- GIVEN PASSAGE:
___

If there’s one lesson in life I struggle with more than any other, it’s trusting in myself. So often I catch a little niggle of doubt creeping into my brain, trying to force me into thinking that I can’t do something, or that I’ll make a complete fool of myself if I even try.
Of course, I try my hardest to ignore said doubt and carry on, only to surprise myself when I do, in fact, achieve my goal with ease. In that moment of realisation, it’s so liberating to kick that distrusting feeling in the guts, and I find it really helps being able to recall on those moments when the doubt returns. Because, like any villain, it does return. Sometimes with more venom than ever.
Take this week for example. On Thursday I’m hosting an event in Myer and for the past few days I’ve been doubting myself and getting ridiculously nervous. It’s scary getting up in front of an entire department store with more confidence than a child-star at a High School Musial audition and having to pretend you’re not scared at all.

___

- GOALS:
[A] Decide whether each statement agrees with the passage on self-doubt, answering yes or no and quoting the exact words of the passage that settle it: (i) The writer is hosting an event in Myer on Thursday. (ii) The writer says that once the doubt is beaten, it stays away for good. (iii) The writer has felt calm about the upcoming event.
[B] Transcribe the passage on self-doubt between "Of course, I" and "venom than ever.", inclusive.
[C] Finish out the next part of the passage on self-doubt, picking up after its final sentence.
The records are separate material with no connection to the passage on self-doubt.

- DATA EXTRACT:
___

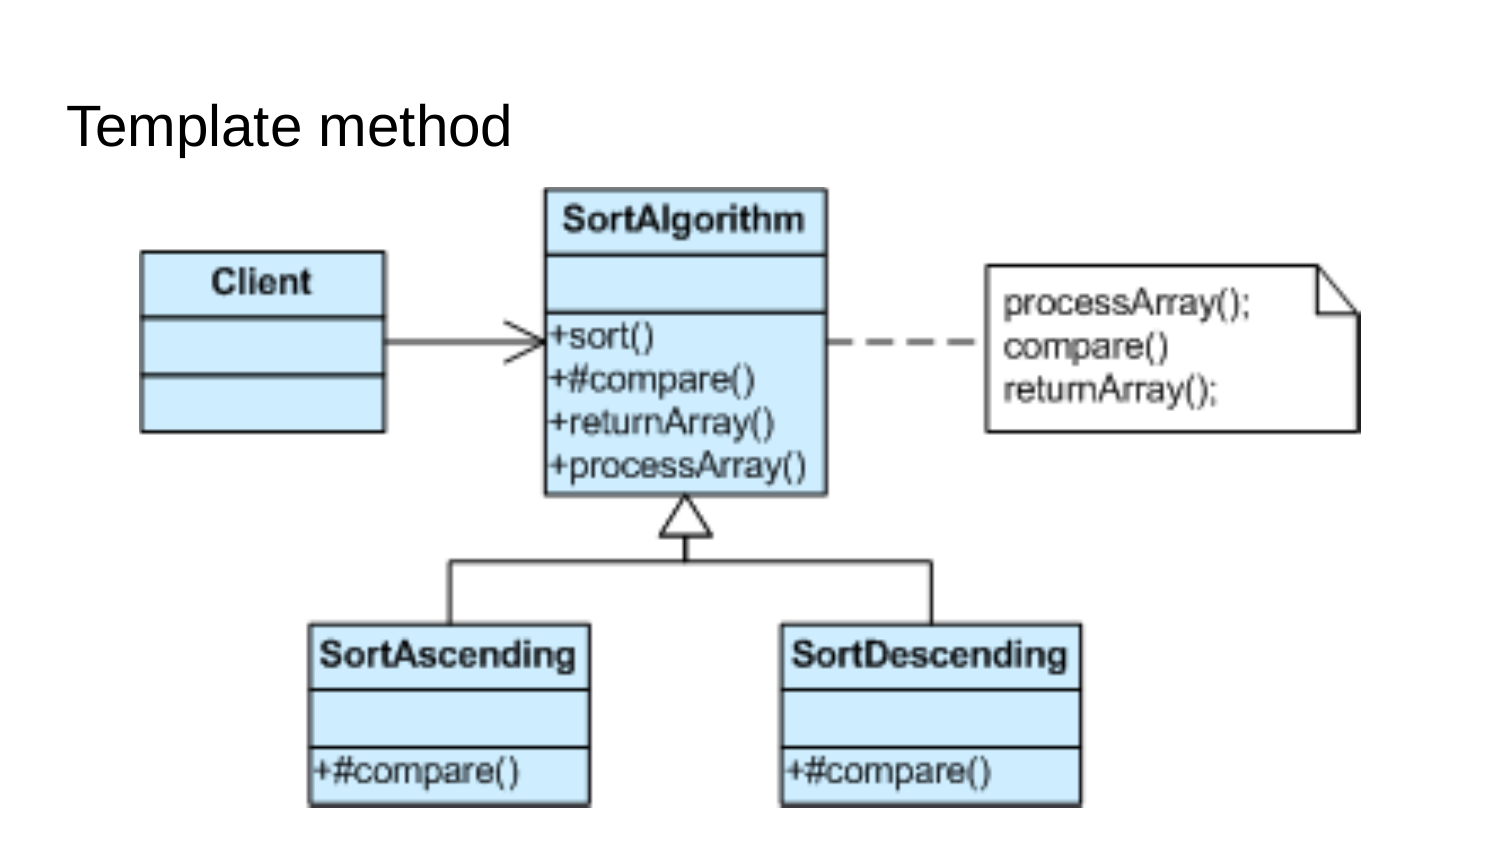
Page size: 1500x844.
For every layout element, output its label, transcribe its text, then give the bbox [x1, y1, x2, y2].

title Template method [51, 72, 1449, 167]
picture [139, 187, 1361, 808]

___

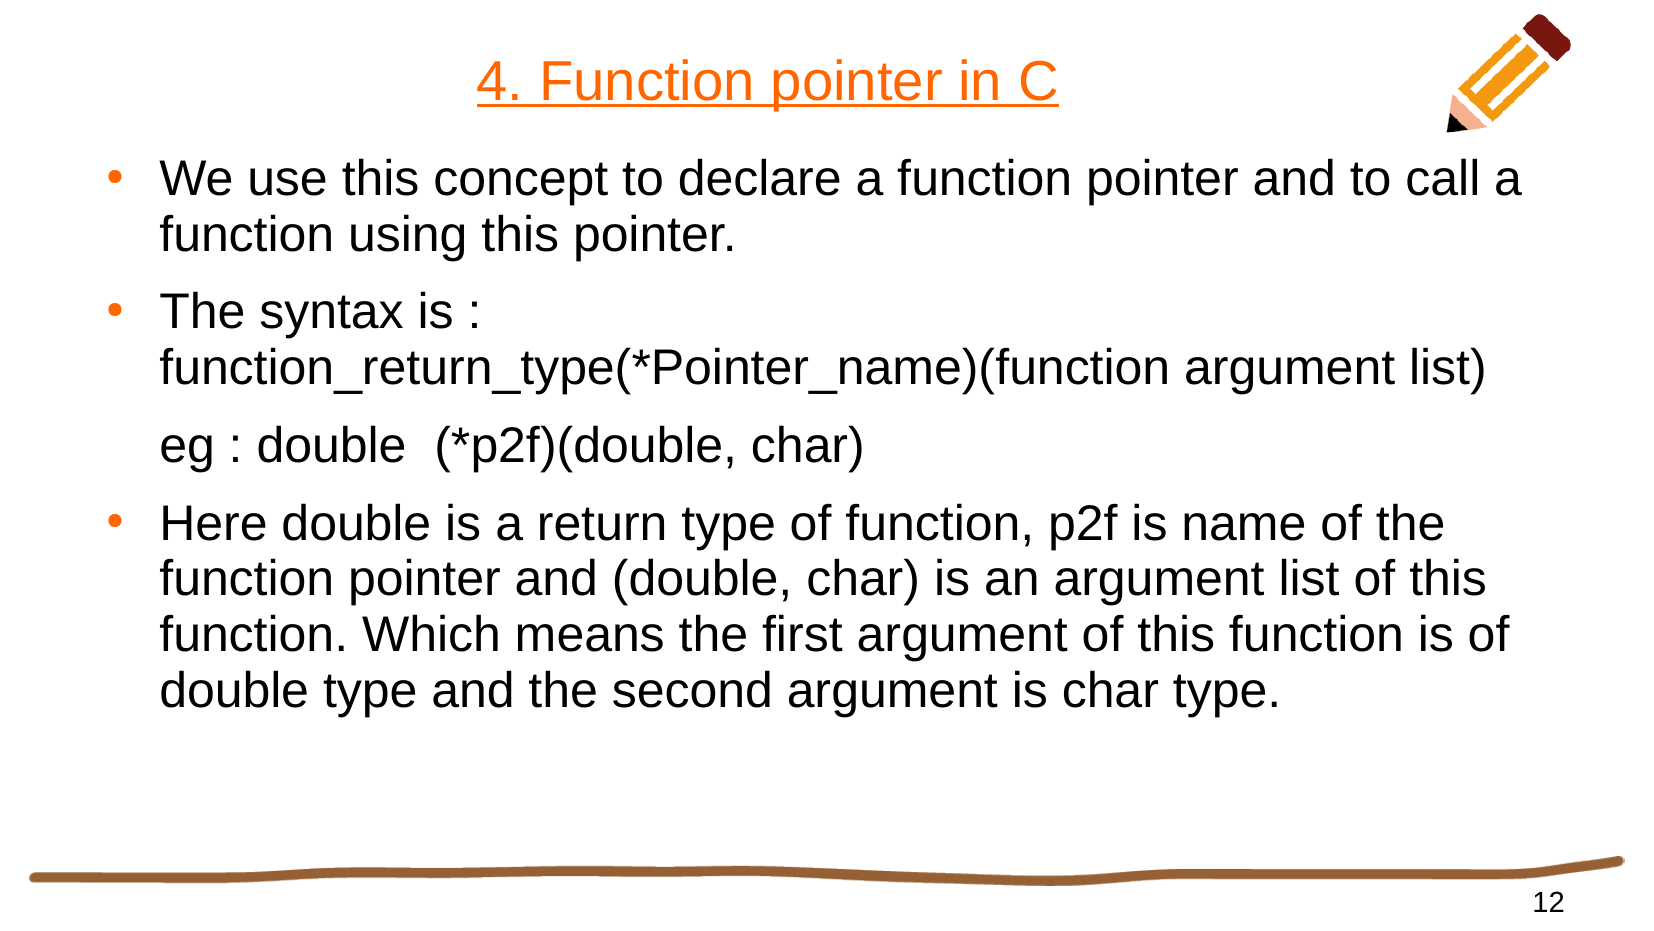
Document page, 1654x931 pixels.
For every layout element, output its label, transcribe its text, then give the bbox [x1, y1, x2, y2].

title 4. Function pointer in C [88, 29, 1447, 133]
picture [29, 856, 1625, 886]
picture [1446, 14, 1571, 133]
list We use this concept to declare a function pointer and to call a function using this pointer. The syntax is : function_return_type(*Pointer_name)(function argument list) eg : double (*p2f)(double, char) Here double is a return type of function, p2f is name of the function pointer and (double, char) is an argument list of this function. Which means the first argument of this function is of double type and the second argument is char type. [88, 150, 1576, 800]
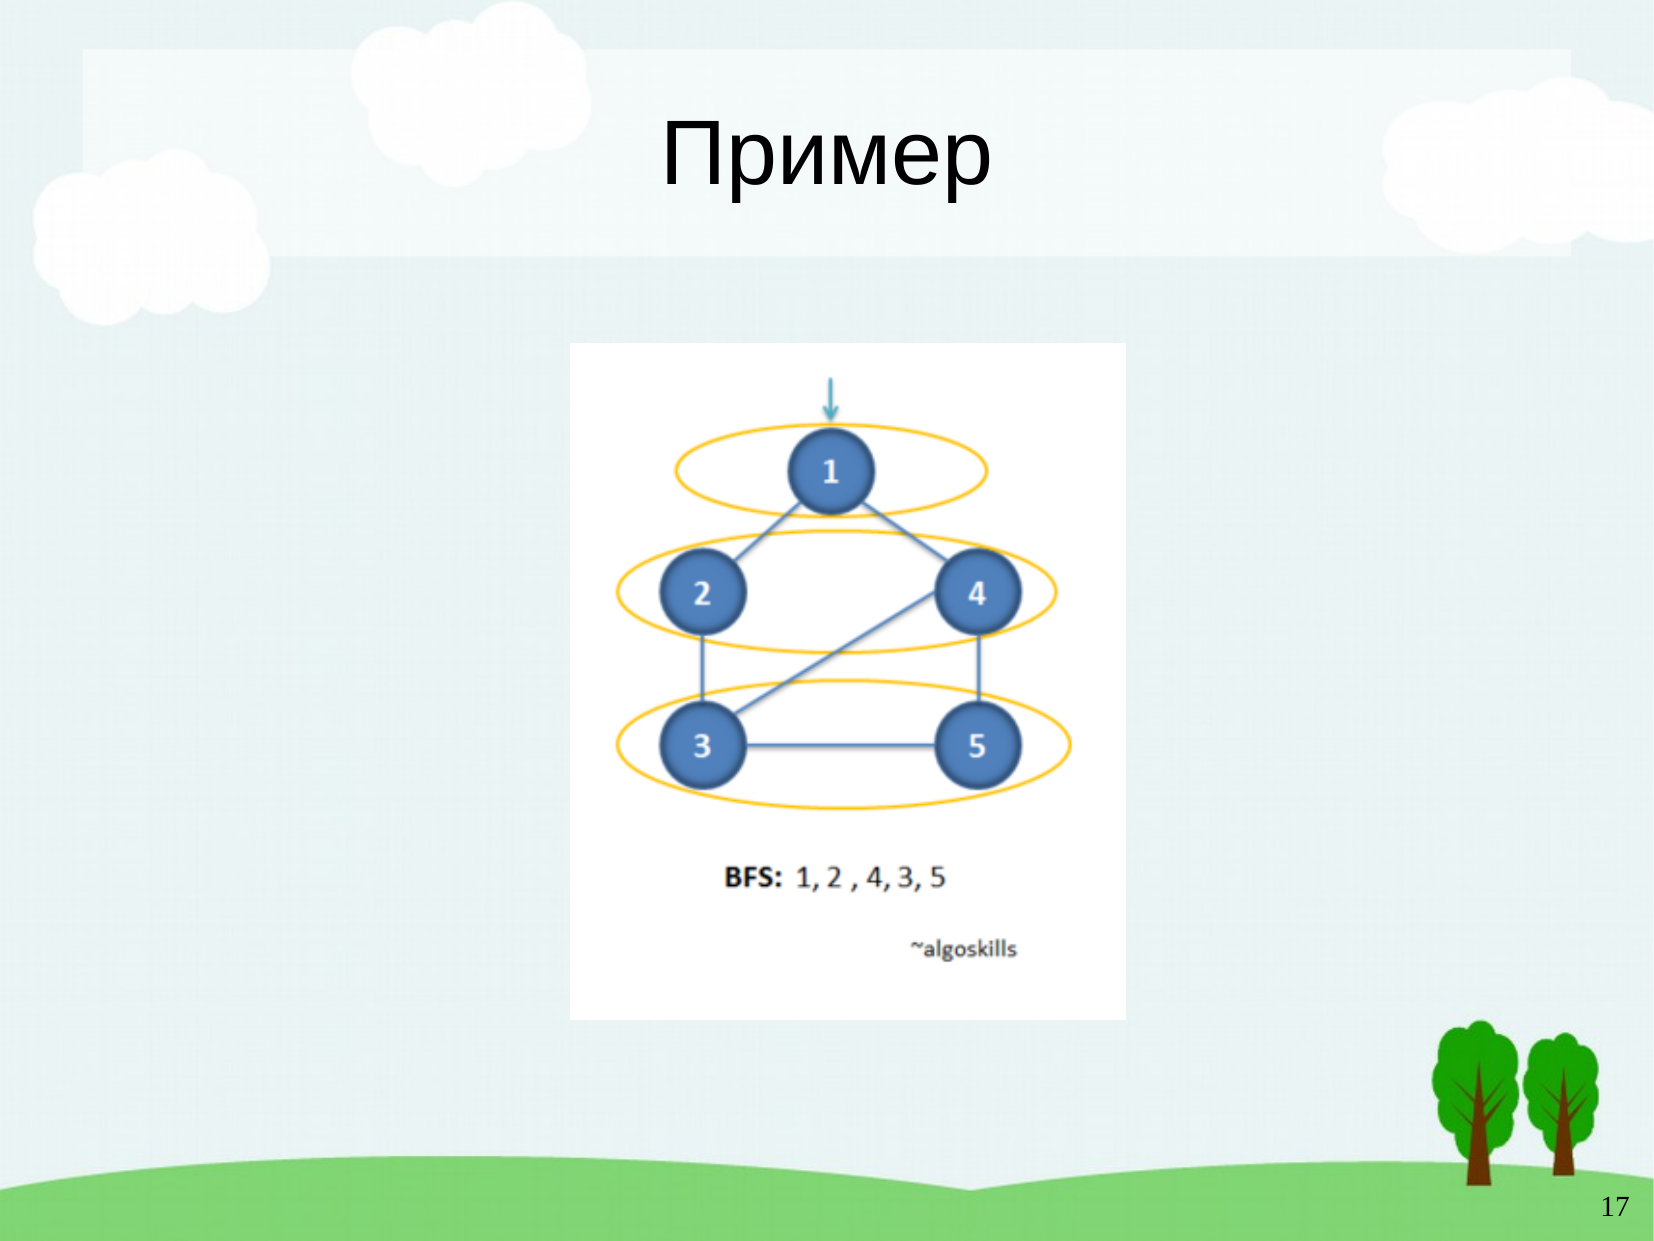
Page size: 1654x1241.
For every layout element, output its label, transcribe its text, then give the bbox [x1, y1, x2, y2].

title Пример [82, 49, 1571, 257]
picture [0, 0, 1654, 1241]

___

- RESPONSES TO THE TASKS:
[A]
(i) Yes: "On Thursday I’m hosting an event in Myer"
(ii) No: "Because, like any villain, it does return."
(iii) No: "for the past few days I’ve been doubting myself and getting ridiculously nervous"

[B]
Of course, I try my hardest to ignore said doubt and carry on, only to surprise myself when I do, in fact, achieve my goal with ease. In that moment of realisation, it’s so liberating to kick that distrusting feeling in the guts, and I find it really helps being able to recall on those moments when the doubt returns. Because, like any villain, it does return. Sometimes with more venom than ever.

[C]
But here’s the thing, Happies. I KNOW I can do this. I have no reason to be nervous. I’ve done this so many times and when I broke it all down, I came to the realisation that I needed to trust in my abilities more. I need to TRUST that I won’t let myself down and once I figured that out, and believed in myself, that fear and doubt dissolved like an Alka-Seltzer in a glass of water.
I was talking to my mum about this the other day and she agreed with me wholeheartedly. You see, my amazing mum completed a 5km run on Sunday. Now, this is a HUGE feat for her as she’s on her own journey of wellness and transformation and has, for the past year or so, worked her way down to losing 30 kilos. Amazing, I know.
However, it’s on this journey that mum has found self-doubt creeping into her mind as well. For one, she was terrified about this fun-run, she wasn’t sure she could do it, or whether she’d complete it in time, or whether her knees would transport her the entire way. Everyday she found another ‘fear’ rolling into her mind like a wave of destruction, and throughout all this, she continued to push through and remember to trust in herself and believe that she can, in fact, complete this task. Of course she smashed it. With flying colours. And is still riding on that wave that tried to drag her under.
I know mum and I aren’t the only ones. I’ve had so many friends, family members and even readers express this same sense of fear, or doubt, or self-questioning. So here’s something we all need to think about, Happies… We need to start trusting in our own abilities, drawing on previous experiences and having a little more faith that, yep, we are awesome and we can achieve anything we put our minds to. And that, is my mission.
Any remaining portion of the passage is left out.